* Activity *
The required output is every record, written out exactly.

>>>

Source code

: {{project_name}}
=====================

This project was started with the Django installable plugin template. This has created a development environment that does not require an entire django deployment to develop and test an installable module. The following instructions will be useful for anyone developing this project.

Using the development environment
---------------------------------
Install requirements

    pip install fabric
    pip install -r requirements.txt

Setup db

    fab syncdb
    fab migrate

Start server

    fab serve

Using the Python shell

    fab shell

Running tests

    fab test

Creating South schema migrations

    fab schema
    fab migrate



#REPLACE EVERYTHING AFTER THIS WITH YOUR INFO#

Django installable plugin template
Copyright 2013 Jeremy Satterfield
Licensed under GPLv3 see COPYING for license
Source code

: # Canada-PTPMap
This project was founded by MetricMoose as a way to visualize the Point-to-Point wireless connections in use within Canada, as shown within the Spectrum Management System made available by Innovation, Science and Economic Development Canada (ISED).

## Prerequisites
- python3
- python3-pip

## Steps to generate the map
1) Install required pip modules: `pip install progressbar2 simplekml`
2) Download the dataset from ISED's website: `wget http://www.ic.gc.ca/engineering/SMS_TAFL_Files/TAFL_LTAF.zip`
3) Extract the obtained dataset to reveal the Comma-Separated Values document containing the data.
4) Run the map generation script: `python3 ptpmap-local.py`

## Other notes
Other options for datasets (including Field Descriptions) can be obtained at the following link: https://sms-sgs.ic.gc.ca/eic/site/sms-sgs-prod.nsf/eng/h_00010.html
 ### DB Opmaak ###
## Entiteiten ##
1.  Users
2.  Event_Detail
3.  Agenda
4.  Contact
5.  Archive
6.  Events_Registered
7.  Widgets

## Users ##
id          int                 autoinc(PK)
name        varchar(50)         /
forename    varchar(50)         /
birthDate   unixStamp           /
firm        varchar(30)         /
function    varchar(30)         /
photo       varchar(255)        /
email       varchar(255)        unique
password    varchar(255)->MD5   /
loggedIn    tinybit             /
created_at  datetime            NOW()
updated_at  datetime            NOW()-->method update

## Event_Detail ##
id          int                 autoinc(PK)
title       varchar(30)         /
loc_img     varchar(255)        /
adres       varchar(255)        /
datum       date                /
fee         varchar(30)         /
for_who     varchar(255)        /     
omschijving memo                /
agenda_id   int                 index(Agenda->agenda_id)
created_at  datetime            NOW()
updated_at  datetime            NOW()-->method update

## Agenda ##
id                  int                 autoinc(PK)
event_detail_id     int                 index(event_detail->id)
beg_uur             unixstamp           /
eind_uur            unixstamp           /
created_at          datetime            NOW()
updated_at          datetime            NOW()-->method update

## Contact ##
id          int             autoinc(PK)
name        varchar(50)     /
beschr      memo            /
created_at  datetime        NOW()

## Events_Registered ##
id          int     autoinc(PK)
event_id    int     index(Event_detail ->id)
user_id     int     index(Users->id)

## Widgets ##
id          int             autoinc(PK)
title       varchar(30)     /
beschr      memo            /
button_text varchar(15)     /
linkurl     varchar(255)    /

<<<

* Finished task *
Source code

: {{project_name}}
=====================

This project was started with the Django installable plugin template. This has created a development environment that does not require an entire django deployment to develop and test an installable module. The following instructions will be useful for anyone developing this project.

Using the development environment
---------------------------------
Install requirements

    pip install fabric
    pip install -r requirements.txt

Setup db

    fab syncdb
    fab migrate

Start server

    fab serve

Using the Python shell

    fab shell

Running tests

    fab test

Creating South schema migrations

    fab schema
    fab migrate



#REPLACE EVERYTHING AFTER THIS WITH YOUR INFO#

Django installable plugin template
Copyright 2013 Jeremy Satterfield
Licensed under GPLv3 see COPYING for license
Source code

: # Canada-PTPMap
This project was founded by MetricMoose as a way to visualize the Point-to-Point wireless connections in use within Canada, as shown within the Spectrum Management System made available by Innovation, Science and Economic Development Canada (ISED).

## Prerequisites
- python3
- python3-pip

## Steps to generate the map
1) Install required pip modules: `pip install progressbar2 simplekml`
2) Download the dataset from ISED's website: `wget http://www.ic.gc.ca/engineering/SMS_TAFL_Files/TAFL_LTAF.zip`
3) Extract the obtained dataset to reveal the Comma-Separated Values document containing the data.
4) Run the map generation script: `python3 ptpmap-local.py`

## Other notes
Other options for datasets (including Field Descriptions) can be obtained at the following link: https://sms-sgs.ic.gc.ca/eic/site/sms-sgs-prod.nsf/eng/h_00010.html
 ### DB Opmaak ###
## Entiteiten ##
1.  Users
2.  Event_Detail
3.  Agenda
4.  Contact
5.  Archive
6.  Events_Registered
7.  Widgets

## Users ##
id          int                 autoinc(PK)
name        varchar(50)         /
forename    varchar(50)         /
birthDate   unixStamp           /
firm        varchar(30)         /
function    varchar(30)         /
photo       varchar(255)        /
email       varchar(255)        unique
password    varchar(255)->MD5   /
loggedIn    tinybit             /
created_at  datetime            NOW()
updated_at  datetime            NOW()-->method update

## Event_Detail ##
id          int                 autoinc(PK)
title       varchar(30)         /
loc_img     varchar(255)        /
adres       varchar(255)        /
datum       date                /
fee         varchar(30)         /
for_who     varchar(255)        /     
omschijving memo                /
agenda_id   int                 index(Agenda->agenda_id)
created_at  datetime            NOW()
updated_at  datetime            NOW()-->method update

## Agenda ##
id                  int                 autoinc(PK)
event_detail_id     int                 index(event_detail->id)
beg_uur             unixstamp           /
eind_uur            unixstamp           /
created_at          datetime            NOW()
updated_at          datetime            NOW()-->method update

## Contact ##
id          int             autoinc(PK)
name        varchar(50)     /
beschr      memo            /
created_at  datetime        NOW()

## Events_Registered ##
id          int     autoinc(PK)
event_id    int     index(Event_detail ->id)
user_id     int     index(Users->id)

## Widgets ##
id          int             autoinc(PK)
title       varchar(30)     /
beschr      memo            /
button_text varchar(15)     /
linkurl     varchar(255)    /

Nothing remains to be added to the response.